Garden Sculpture Down In The Dump - preservation of garden sculpture is at center of controversy over dump site - Brief Article

Art in America, Oct, 2000 by Sumi Nakamichi

A garden sculpture located in a suburban Tokyo forest, the work of the noted Japanese artist Isamu Wakabayashi [see A.i.A., July '93], faces destruction as the regional government proceeds with development of a controversial landfill--or, in plain language, a dump. Wakabayashi's work was part of a strategy to stop the dump, but a petition campaign to preserve the garden sculpture is now reduced to one hope: a last-ditch appeal to the Tokyo governor.

The Green Constellation of the Unicorn (named by poet Gozo Yoshimasu) is Wakabayashi's 700-square-foot landscape work in the woods of Hinode township. The sloping site features a small stream and a footbridge, newly planted trees, a narrow stone stairway, and natural stones used for seats. The plantings are to mature over a 20-year period.

The landfill controversy began about nine years ago, when the dump was proposed and local citizens became concerned about the possibility of environmental pollution. (Tests at an existing dump found high concentrations of heavy metals, plastic additives and dioxins in the ground and water.) Approximately 2,800 people joined together to purchase 5,000 square feet within the 148-acre Hinode dump site and created a land trust in an effort to stop the project. The trust then invited Wakabayashi to create a work there.

Wakabayashi's design was presented to the trust's representatives in 1995, just before the government approved the landfill and work started on the site. But it was built the next year, which has been a factor in its legal status. The land trust has criticized the insensitivity and "miserable" attitude of the government toward protection of a "cultural property"; as holder of the copyright on Wakabayashi's work, it maintains that removal of the site-specific garden means its destruction. Two groups dedicated to preserving the work (in addition to the citizens' movement against the landfill) include artists, curators, scholars and critics. They have collected about 14,000 signatures and statements from Japanese and foreigners, including Issey Miyake, Frank Stella, Mark di Suvero, Walter De Maria, Sandro Chia, Bill Viola, Rosemarie Trockel, Robert Rauschenberg, Richard Meier and the late Leo Castelli.

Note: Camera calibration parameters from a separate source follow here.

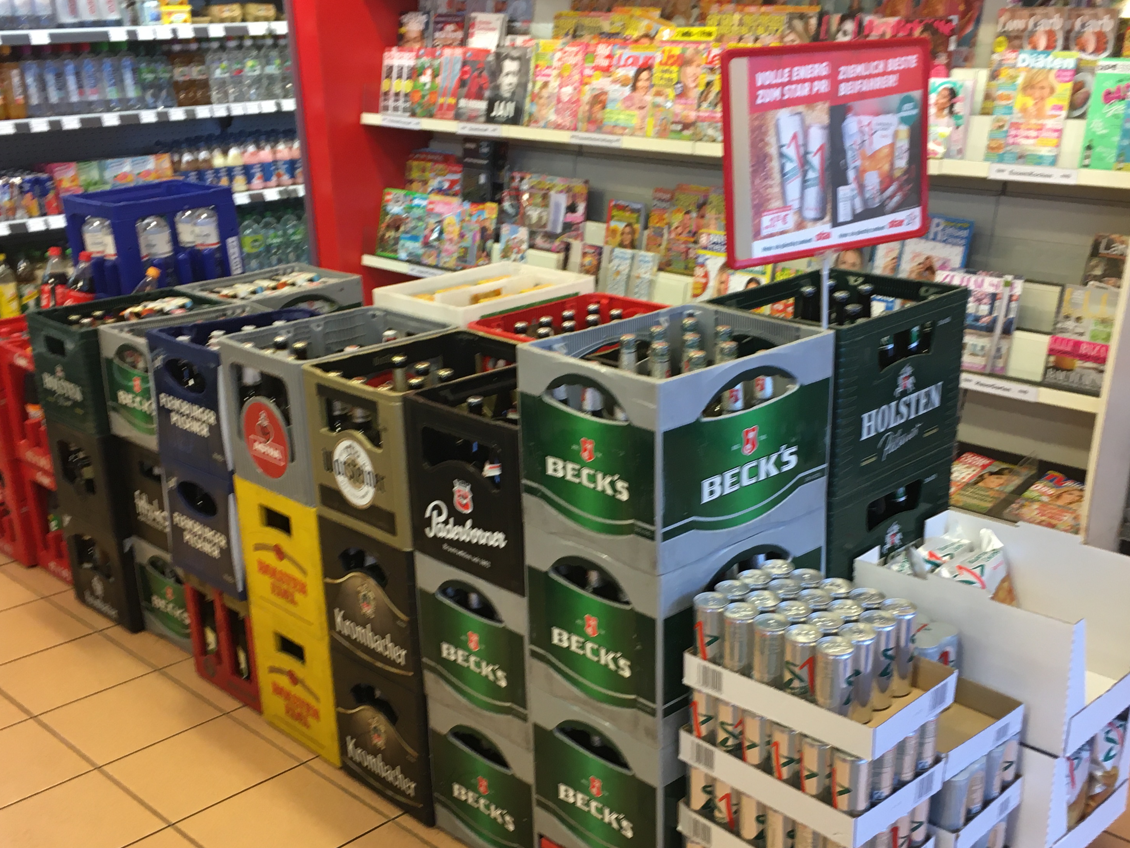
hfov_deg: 46.8
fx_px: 1306
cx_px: 590
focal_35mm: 40
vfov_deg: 35.8
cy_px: 517
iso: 80
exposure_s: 1/33
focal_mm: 4.15
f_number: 2.2
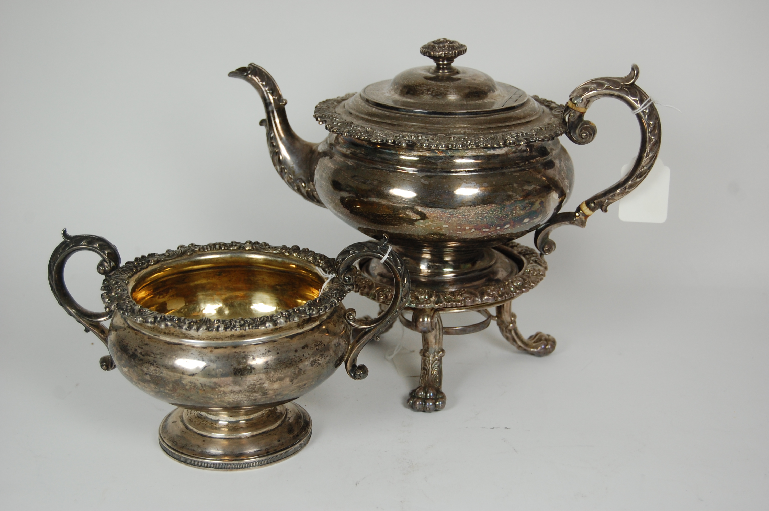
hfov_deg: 31.9
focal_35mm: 63
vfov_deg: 21.5
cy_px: 256
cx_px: 384
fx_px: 1345
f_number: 5.3
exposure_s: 1/125
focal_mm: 42
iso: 400
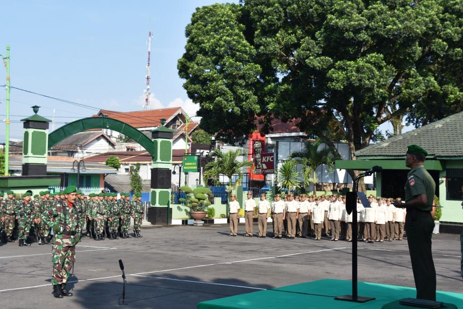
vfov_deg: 25.8
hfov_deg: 37.8
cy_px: 154
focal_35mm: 52
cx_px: 232
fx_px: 675
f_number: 7.1
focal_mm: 35
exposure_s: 1/250
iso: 100
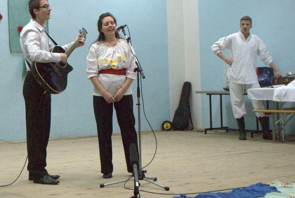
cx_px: 71
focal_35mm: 85
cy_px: 68
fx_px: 696
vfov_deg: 16.1
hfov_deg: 23.7
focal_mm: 35
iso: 800
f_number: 5
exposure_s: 1/100
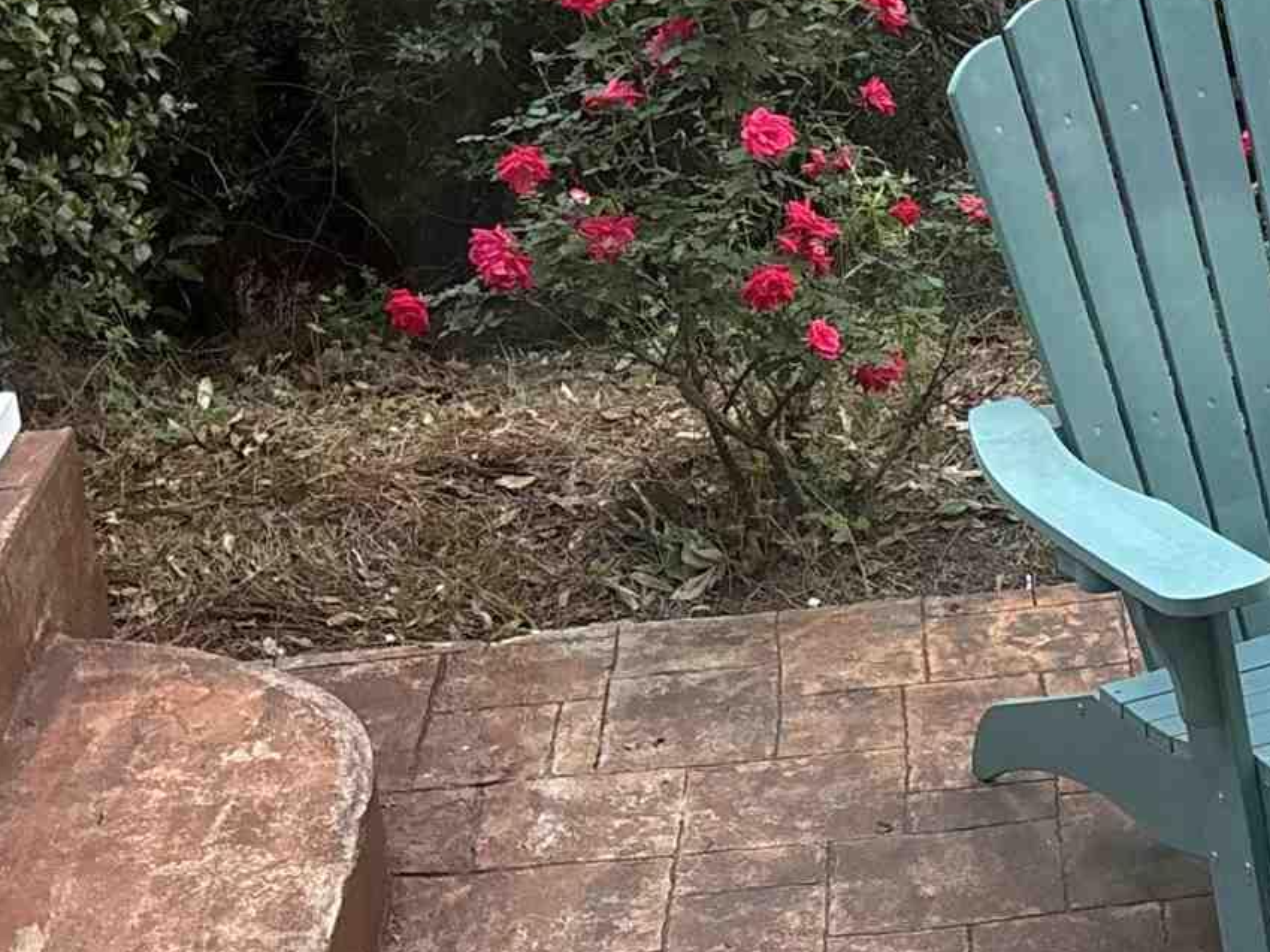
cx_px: 1494
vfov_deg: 15.6
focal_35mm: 94
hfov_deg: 19.7
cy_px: 217
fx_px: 3448
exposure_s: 1/40
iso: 400
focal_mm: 5.96
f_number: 1.6
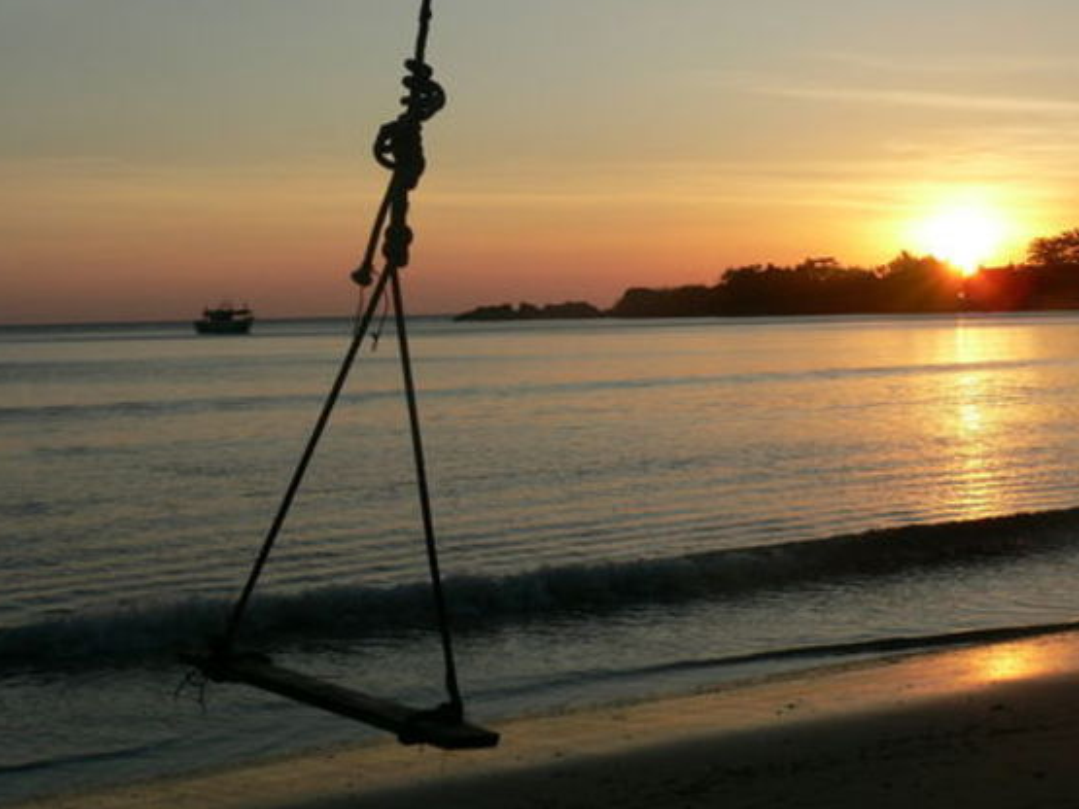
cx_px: 581
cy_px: 373
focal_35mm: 60
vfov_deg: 24.4
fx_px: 1870
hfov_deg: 32.2
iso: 80
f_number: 4
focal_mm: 8.7
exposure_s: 1/500
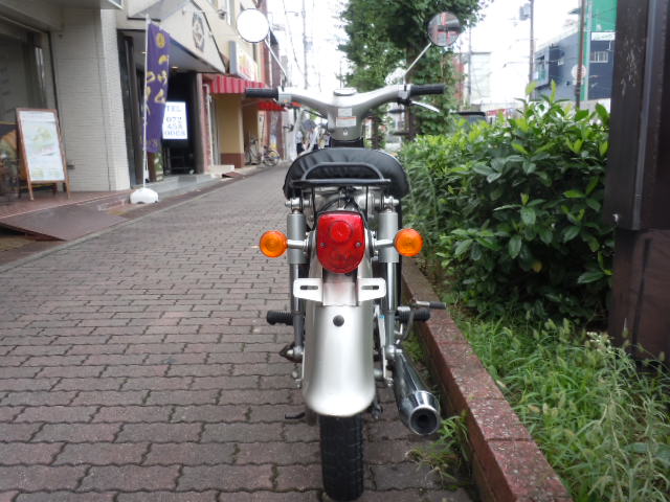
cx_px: 335
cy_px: 251
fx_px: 542
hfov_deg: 63.4
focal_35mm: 28
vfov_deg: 49.7
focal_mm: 5
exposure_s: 1/160
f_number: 3.7
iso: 100
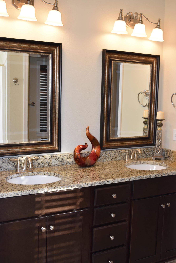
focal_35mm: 44
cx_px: 88
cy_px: 132
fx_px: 319
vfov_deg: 44.9
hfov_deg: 30.9
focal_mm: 29
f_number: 5.6
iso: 500
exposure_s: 1/125
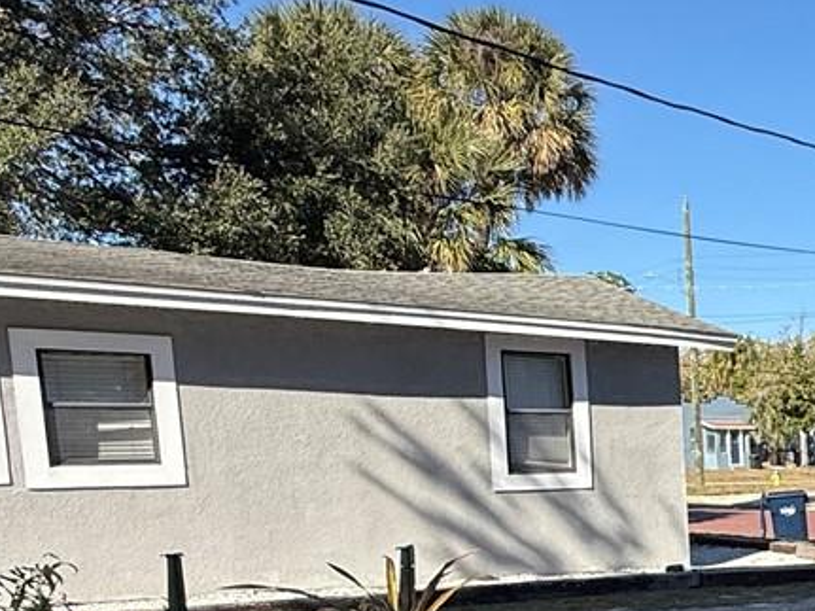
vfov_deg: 26.4
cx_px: 1036
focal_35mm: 52
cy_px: 619
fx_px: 1224
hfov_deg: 30.0
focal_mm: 2.22
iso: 50
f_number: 2.2
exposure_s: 1/1464
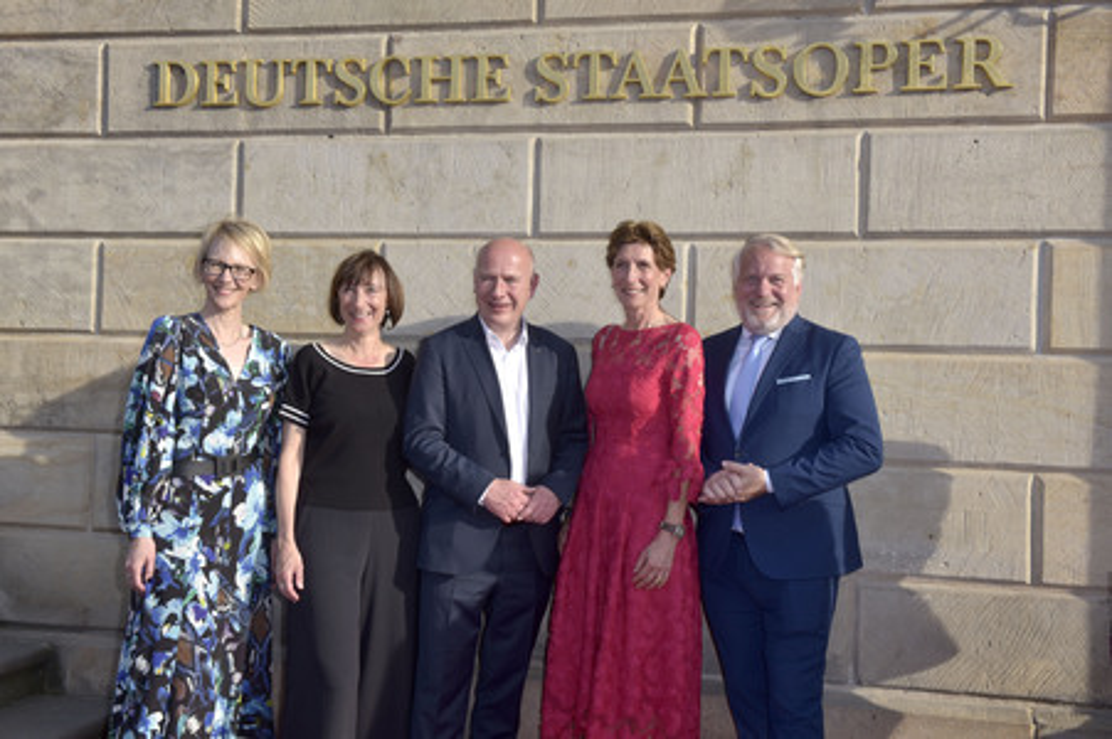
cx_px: 556
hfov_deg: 46.4
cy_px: 370
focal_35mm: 42
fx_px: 1296
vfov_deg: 31.8
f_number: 9
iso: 160
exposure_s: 1/250
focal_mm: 42
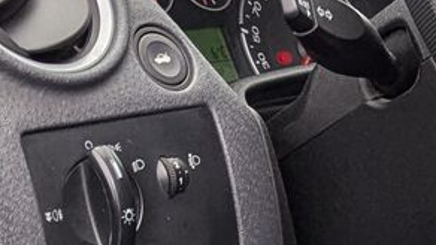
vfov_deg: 7.0
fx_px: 1988
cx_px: 762
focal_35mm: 172
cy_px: 206
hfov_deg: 11.7
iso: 41
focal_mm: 6.81
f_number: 1.85
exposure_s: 1/79.9
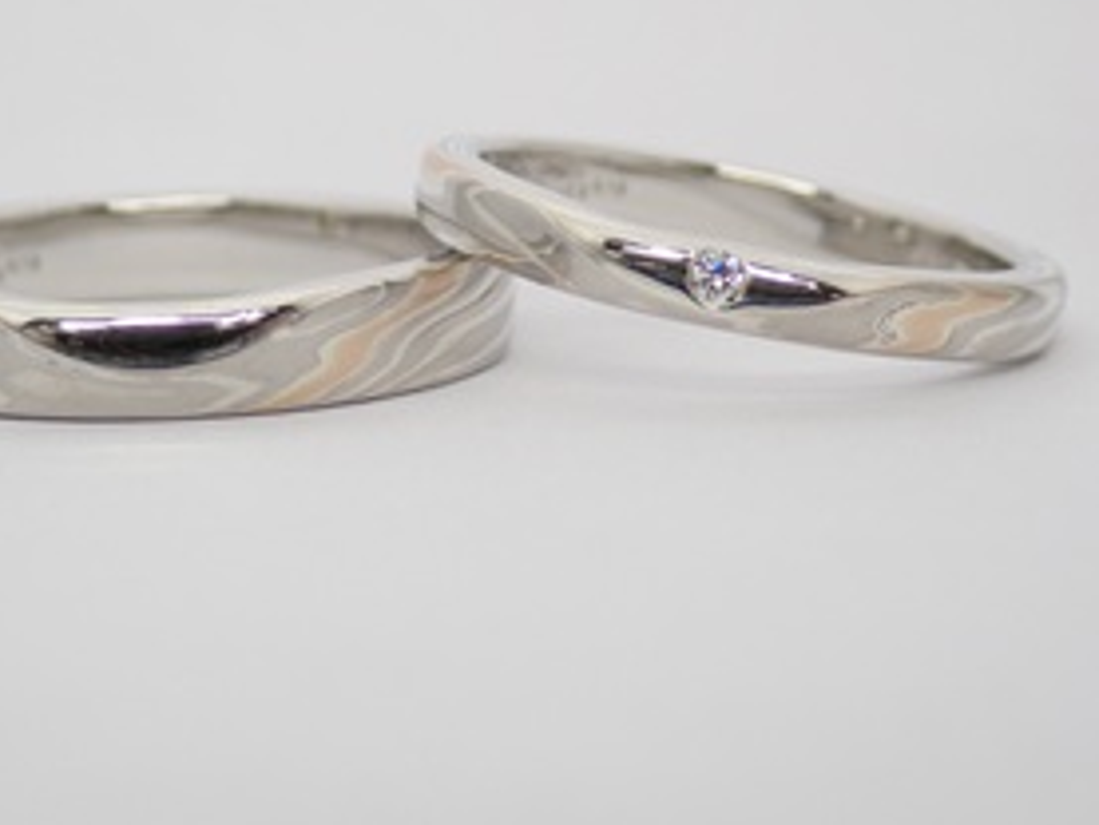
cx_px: 440
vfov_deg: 11.9
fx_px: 3970
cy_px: 288
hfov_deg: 15.7
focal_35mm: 125
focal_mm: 13.65
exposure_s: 1/125
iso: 200
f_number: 4.1
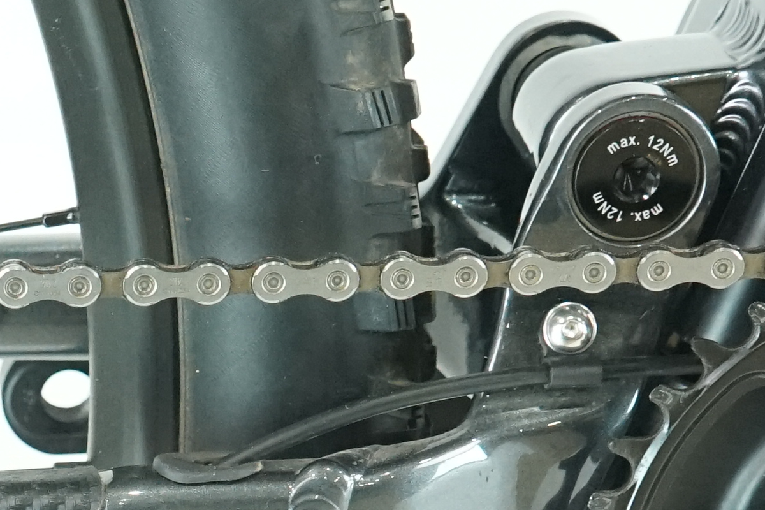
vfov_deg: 9.7
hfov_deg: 14.4
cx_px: -27
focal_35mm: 140
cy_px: 620
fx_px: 2975
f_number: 5
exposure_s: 1/200
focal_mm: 28
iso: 3200
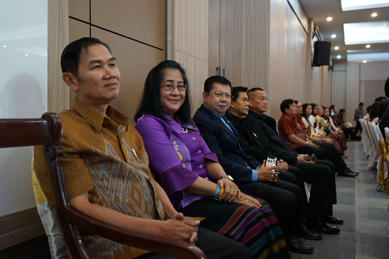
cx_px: 194
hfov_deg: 58.8
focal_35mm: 32
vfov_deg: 41.0
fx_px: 345
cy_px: 130
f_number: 4
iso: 800
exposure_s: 1/25
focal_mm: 32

The dump's developers have maintained that the garden sculpture is irrelevant because it postdates government approval of the landfill. So far the government seems to have agreed, because last October, expropriation of the land was approved. The landholders have refused to abandon their property, however, and have petitioned the minister of construction to reverse the decision. He has not responded, but on Aug. 8 government officials announced that the land will be seized in mid-October.

The garden's defenders immediately took their appeal to the Tokyo governor, Shintaro Ishihara. He is not only a politician but a well-known novelist, and he has sometimes supported the arts. The hope for a solution to this environmental and esthetic dilemma now lies with him. If he allows the order to be executed, it will be the first time a local government has expropriated land for waste-disposal facilities in Japan.